With industry tractor sales expected to hit a record high in FY18, Escorts, which earns 80 per cent of its revenues from its tractor business and holds 11 per cent market share, is expected to be among key beneficiaries of this improved demand. The industry tractor sales estimated at 0.65 million in the current fiscal — well past the previous record high of 0.634 million achieved in FY14.
It is not a surprise that brokerages continue to be bullish on the prospects of the Escorts stock, which has gained about 21 per cent in one month and has more than doubled over the one year period. Analysts at HSBC believe that the company is well-positioned to benefit from the improved demand, supported by favourable monsoons in 2017 and structural demand drivers like increasing farm mechanisation and improving farming incomes.
They expect the company’s tractor volumes to rise at an annual rate of 10 per cent over the FY17-20 period, outperforming the sector growth rate.

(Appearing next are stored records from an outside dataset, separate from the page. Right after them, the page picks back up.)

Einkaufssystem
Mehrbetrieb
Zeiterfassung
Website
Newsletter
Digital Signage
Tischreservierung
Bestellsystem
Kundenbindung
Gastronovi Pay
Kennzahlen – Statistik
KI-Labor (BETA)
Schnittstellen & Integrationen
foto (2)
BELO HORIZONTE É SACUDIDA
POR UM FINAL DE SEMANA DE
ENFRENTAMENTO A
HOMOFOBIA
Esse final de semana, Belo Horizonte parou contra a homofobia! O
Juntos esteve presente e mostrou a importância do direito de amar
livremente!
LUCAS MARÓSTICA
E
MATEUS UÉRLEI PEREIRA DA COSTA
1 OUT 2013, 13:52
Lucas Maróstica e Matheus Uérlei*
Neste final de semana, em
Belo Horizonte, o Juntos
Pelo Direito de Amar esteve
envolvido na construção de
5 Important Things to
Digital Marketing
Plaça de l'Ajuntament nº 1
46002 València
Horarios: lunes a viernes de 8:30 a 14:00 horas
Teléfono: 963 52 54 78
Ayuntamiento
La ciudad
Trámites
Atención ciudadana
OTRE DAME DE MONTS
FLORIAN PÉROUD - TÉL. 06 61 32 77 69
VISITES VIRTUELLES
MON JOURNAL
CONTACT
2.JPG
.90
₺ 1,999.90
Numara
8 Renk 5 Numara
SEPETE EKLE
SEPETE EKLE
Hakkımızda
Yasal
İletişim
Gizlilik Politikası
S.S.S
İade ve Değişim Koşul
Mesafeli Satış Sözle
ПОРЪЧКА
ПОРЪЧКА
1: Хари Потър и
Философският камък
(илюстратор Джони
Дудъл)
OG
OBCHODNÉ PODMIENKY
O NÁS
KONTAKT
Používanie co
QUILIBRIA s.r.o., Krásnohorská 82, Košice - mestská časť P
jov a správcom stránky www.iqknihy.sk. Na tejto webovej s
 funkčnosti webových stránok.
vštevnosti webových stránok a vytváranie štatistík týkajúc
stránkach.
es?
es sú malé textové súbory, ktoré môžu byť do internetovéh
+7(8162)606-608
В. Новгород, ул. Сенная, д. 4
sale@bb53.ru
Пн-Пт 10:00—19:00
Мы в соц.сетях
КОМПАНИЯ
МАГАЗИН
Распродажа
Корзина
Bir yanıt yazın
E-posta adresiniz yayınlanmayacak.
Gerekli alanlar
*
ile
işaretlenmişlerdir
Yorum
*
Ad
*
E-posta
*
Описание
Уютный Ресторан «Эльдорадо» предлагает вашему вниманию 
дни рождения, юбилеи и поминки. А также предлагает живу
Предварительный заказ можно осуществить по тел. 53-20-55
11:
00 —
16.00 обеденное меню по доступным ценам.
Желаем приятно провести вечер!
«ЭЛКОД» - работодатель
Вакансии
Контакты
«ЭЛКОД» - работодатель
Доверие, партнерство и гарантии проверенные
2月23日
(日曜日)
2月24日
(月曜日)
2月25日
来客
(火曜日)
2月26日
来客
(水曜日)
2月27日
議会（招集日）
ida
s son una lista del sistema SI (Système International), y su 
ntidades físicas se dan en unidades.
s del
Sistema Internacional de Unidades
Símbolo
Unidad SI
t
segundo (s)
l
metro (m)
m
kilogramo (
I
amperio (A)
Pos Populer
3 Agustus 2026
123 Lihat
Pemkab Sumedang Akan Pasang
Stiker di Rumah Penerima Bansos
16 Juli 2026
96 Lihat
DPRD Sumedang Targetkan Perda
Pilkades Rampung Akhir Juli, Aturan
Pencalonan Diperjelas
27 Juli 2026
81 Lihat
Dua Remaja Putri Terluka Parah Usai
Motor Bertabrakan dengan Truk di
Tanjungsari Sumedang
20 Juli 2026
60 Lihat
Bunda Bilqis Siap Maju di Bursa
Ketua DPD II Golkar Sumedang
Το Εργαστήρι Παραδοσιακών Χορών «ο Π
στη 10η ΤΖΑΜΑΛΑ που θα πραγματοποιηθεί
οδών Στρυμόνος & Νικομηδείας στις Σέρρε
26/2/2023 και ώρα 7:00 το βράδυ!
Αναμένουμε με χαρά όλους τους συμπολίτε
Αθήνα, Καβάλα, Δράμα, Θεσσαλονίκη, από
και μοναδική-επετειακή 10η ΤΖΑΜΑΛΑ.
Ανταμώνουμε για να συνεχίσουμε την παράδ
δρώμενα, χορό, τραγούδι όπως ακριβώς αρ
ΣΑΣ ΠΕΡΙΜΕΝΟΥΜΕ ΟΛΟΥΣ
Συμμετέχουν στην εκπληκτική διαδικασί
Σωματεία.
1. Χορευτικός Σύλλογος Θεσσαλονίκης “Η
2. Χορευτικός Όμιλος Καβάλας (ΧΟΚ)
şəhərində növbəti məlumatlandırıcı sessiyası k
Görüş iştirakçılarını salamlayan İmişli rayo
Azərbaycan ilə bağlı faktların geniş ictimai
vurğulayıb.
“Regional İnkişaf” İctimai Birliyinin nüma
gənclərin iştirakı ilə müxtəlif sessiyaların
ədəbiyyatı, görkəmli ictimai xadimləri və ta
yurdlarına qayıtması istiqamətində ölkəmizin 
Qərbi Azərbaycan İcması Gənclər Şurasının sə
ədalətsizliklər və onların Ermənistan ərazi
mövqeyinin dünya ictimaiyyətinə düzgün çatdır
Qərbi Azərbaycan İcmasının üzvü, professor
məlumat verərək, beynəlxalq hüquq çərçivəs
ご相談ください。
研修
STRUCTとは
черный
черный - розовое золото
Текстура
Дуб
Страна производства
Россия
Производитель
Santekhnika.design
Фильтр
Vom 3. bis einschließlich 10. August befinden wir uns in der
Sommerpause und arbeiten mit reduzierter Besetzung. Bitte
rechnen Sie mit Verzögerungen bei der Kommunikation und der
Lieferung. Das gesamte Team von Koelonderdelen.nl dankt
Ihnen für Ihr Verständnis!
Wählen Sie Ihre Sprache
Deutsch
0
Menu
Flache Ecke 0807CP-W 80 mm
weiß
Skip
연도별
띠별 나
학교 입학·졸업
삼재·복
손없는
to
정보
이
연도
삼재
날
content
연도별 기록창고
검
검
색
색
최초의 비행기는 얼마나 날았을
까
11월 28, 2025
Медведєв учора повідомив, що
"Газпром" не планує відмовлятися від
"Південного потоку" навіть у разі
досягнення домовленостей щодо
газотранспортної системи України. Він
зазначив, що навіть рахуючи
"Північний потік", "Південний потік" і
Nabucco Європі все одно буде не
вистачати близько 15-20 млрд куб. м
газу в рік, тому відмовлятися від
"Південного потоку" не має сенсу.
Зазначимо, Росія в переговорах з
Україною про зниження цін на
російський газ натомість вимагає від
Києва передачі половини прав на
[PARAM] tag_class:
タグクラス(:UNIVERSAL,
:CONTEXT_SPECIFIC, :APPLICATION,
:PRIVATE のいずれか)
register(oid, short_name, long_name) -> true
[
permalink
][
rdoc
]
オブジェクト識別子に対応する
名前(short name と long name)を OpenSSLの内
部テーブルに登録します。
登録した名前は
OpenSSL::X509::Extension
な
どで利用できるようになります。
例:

The near-term trigger will be the December quarter earnings, which will be led by 12 per cent tractor volume growth to be just under 19,000 units. Higher sales are coming from a slew of new products Escorts has launched as well as expansion into areas where it is weak.
While volume gains help, new products lead to an improvement in margins given a tilt towards higher-powered products in the 41-50 horsepower range, which are most in demand.
The company is also looking at improving the market share by revamping its dealer strategy in west and south regions. In these two regions, its market share is around the 5 per cent mark, while in north, central and east regions, its share is upwards of 10 per cent.
Further, it is focussing on the exports market with higher horsepower products, and aims to increase its international volumes by 10 times by FY22 from 1,000 units in FY17. The volume growth and improvement in product mix for the export segment should also reflect positively on Escorts profitability.
The other factors which should improve margins are lower costs from vendor, manpower and raw material rationalisation.
Scale up of its railways and construction equipment businesses should also rub off positively on earnings. Increased allocation for infrastructure investment by the government will only enhance prospects of these businesses. Overall, margins are expected to improve from 7.5 per cent in FY17 to about 11 per cent in FY20.
At the current price, the stock is trading at 18 times its FY19 earnings estimates. Investors with a two-three year time frame can consider it.